Material for the task -

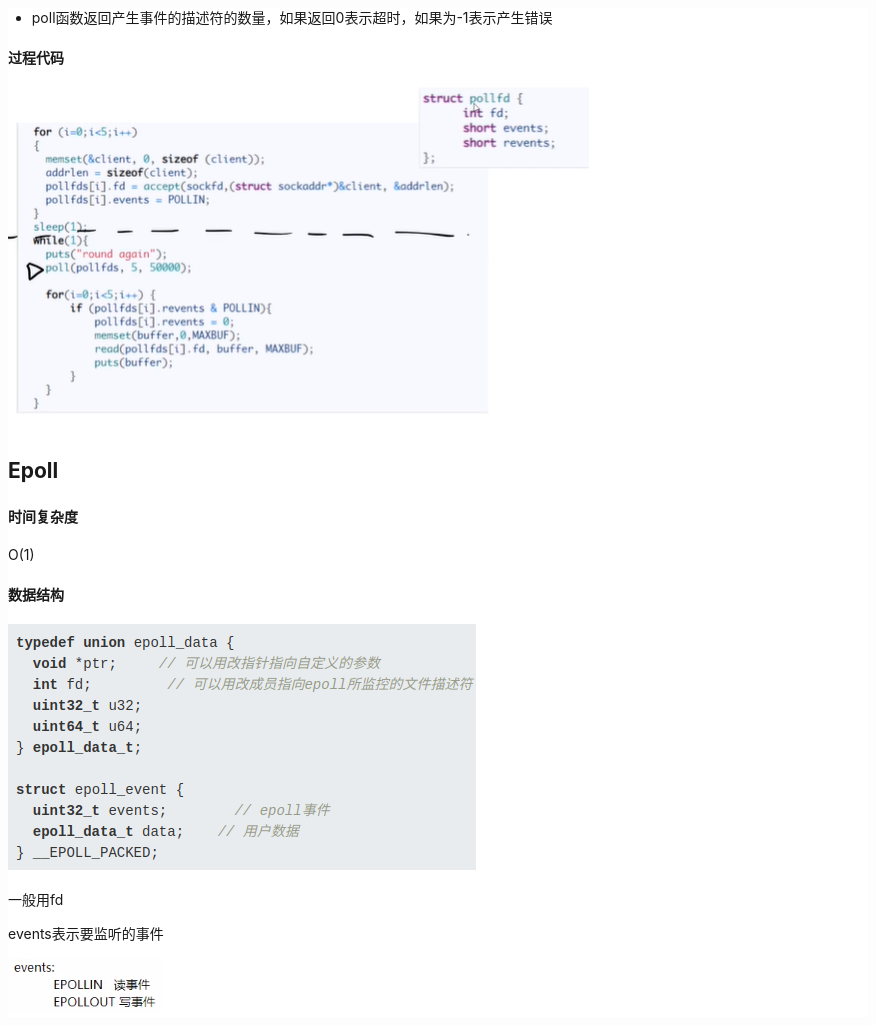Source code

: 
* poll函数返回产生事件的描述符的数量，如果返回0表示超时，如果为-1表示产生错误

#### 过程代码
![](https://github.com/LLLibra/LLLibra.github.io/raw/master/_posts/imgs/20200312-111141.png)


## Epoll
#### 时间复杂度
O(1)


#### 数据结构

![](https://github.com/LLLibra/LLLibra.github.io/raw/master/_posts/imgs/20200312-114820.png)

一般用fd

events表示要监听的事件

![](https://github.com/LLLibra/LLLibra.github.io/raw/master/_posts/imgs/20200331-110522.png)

Your instructions - Change "监听" to "监视" in the lines starting with the one containing "events表示要监听的事件" and going on through the end of the records, leaving everything else as it is, and give only those lines.

Finished task -
events表示要监视的事件

![](https://github.com/LLLibra/LLLibra.github.io/raw/master/_posts/imgs/20200331-110522.png)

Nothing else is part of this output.